6 leadership lessons from inspiring women
08 March 2019
Investec's women leaders share their advice to other women on the rise.
7 min read
B.Bus Sci (Finance Hons) from UCT; CFA
National Wealth Management Joint Head
Having spent the first ten years of her career in investment banking at Morgan Stanley on Wall Street, Ali is well versed in navigating a male-dominated environment. Since joining Investec nine years ago, she’s had two children – now aged five and seven – and at the same time has worked her way up to becoming National Wealth Management Joint Head.
I look after wealth management strategy for Investec Wealth & Investment, which ultimately defines what we offer clients and their families, so they can preserve and grow their wealth across generations. In addition, I have my own clients that I look after directly.
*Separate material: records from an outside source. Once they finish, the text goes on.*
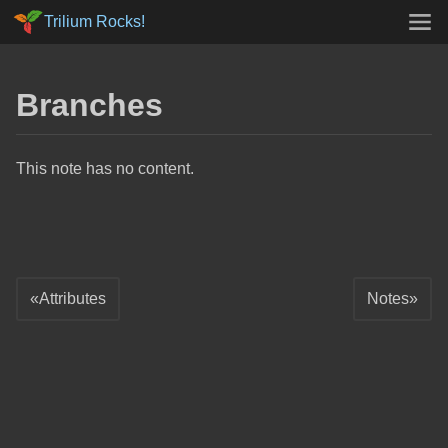
Trilium Rocks!
Branches
This note has no content.
Attributes
Notes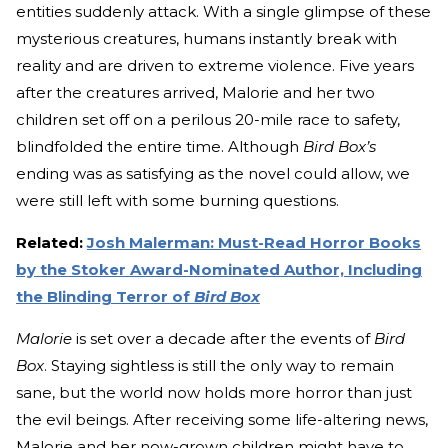
entities suddenly attack. With a single glimpse of these
mysterious creatures, humans instantly break with
reality and are driven to extreme violence. Five years
after the creatures arrived, Malorie and her two
children set off on a perilous 20-mile race to safety,
blindfolded the entire time. Although
Bird Box’s
ending was as satisfying as the novel could allow, we
were still left with some burning questions.
Related:
Josh Malerman: Must-Read Horror Books
by the Stoker Award-Nominated Author, Including
the Blinding Terror of
Bird Box
Malorie
is set over a decade after the events of
Bird
Box
. Staying sightless is still the only way to remain
sane, but the world now holds more horror than just
the evil beings. After receiving some life-altering news,
Malorie and her now-grown children might have to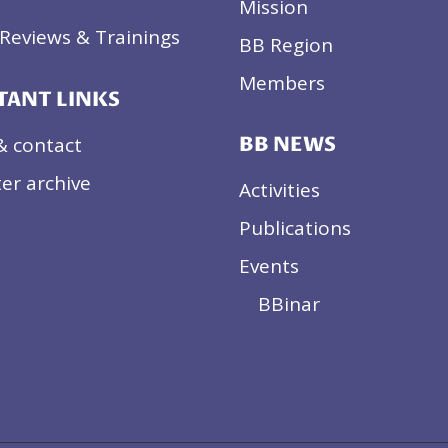
Mission
Reviews & Trainings
BB Region
Members
TANT LINKS
& contact
BB NEWS
er archive
Activities
Publications
Events
BBinar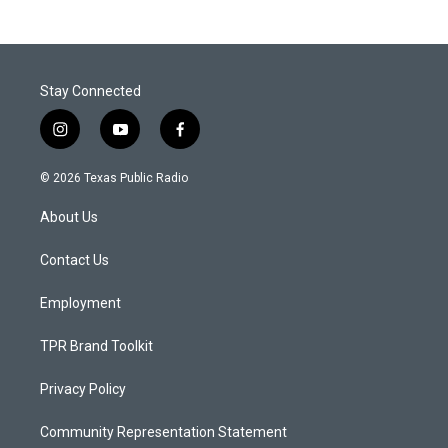
Stay Connected
i
y
f
n
o
a
s
u
c
© 2026 Texas Public Radio
t
t
e
a
u
b
About Us
g
b
o
r
e
o
a
k
Contact Us
m
Employment
TPR Brand Toolkit
Privacy Policy
Community Representation Statement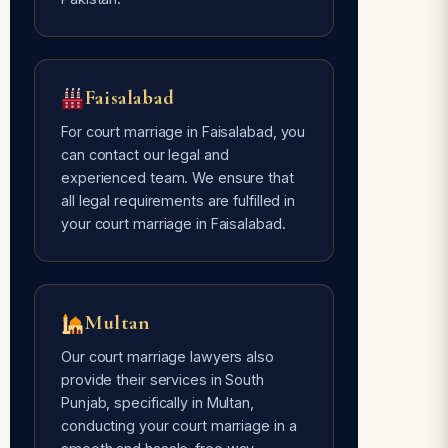
Faisalabad
For court marriage in Faisalabad, you
can contact our legal and
experienced team. We ensure that
all legal requirements are fulfilled in
your court marriage in Faisalabad.
Multan
Our court marriage lawyers also
provide their services in South
Punjab, specifically in Multan,
conducting your court marriage in a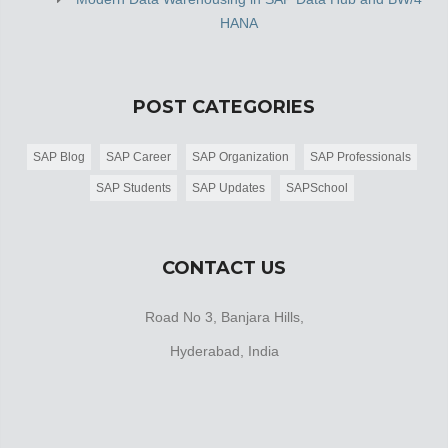
HANA
POST CATEGORIES
SAP Blog
SAP Career
SAP Organization
SAP Professionals
SAP Students
SAP Updates
SAPSchool
CONTACT US
Road No 3, Banjara Hills,
Hyderabad, India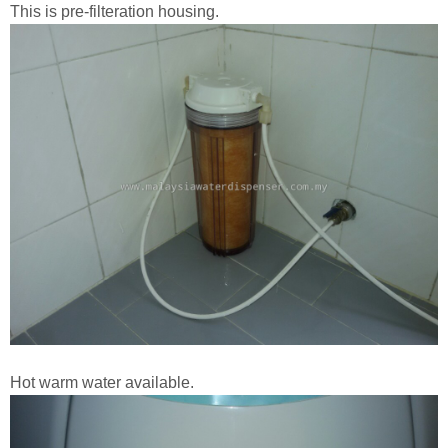
This is pre-filteration housing.
Hot warm water available.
I love my client work as it makes me better at what insights I can provide on the strategy level.
My mum, Janice Ashby, was a career woman and one of the pioneers alongside publishing doyenne Jane Raphaely in the 70s and 80s. She and my dad divorced when I was young, so I grew up with a mum who was out all day at work, and flying to Joburg every week on business trips. To this day, whenever I smell A1 jet fuel, I think of her! My early imprint was that of a working woman, and I think that may have made it easier for me – a lot of other women in the workplace have not had that, and so they’ve had to work harder emotionally to get to where they are today.
My early imprint was that of a working career woman, and I think that’s made it easier for me.
Investec has really allowed me to follow my own path of growth, where I work but am a mom at the same time. I can be a woman at work. In my mum’s day, working women could never mention that they needed to organise play dates, let alone breast feed babies! I find Investec embraces women being women, which is great.
One often hears a lot of how working moms (with working husbands) continue to carry the mental load: like being on school WhatsApp groups, organising extramurals, or supervising homework. I think working moms need to stop wanting to do it all. As the well-known saying goes: “We expect women to work as if they don’t have children, but to raise children as if they don’t work.”
I think it’s important to find a “natural” mentor, rather than someone who’s set up artificially. My first mentor was my boss at Morgan Stanley. He was a perfectionist and the strictest mentor ever, but very patient.
I also worked for a fabulous woman who was one of the smartest people I’ve ever worked for. She had an incredible mind with a great sense of humour, but she made no apologies for being a working mother: after she came back from her maternity leave, she still shot the lights out. She also brought all of her female self to work, and wore the most fabulous dresses. It was very inspiring.
If you have something important to say in a meeting, don’t be afraid to speak up. And even if you are afraid, take a big breath and speak anyway. For women who do choose to have children, be gentle on yourselves when you have little babies. Take the time to love them a lot: before you know it, they’ll suddenly be older – and there will be more time to “lean in” again when it comes to work. And lastly please bring your fabulous female selves to work, we need to celebrate all diversity in the workplace – both women and men alike.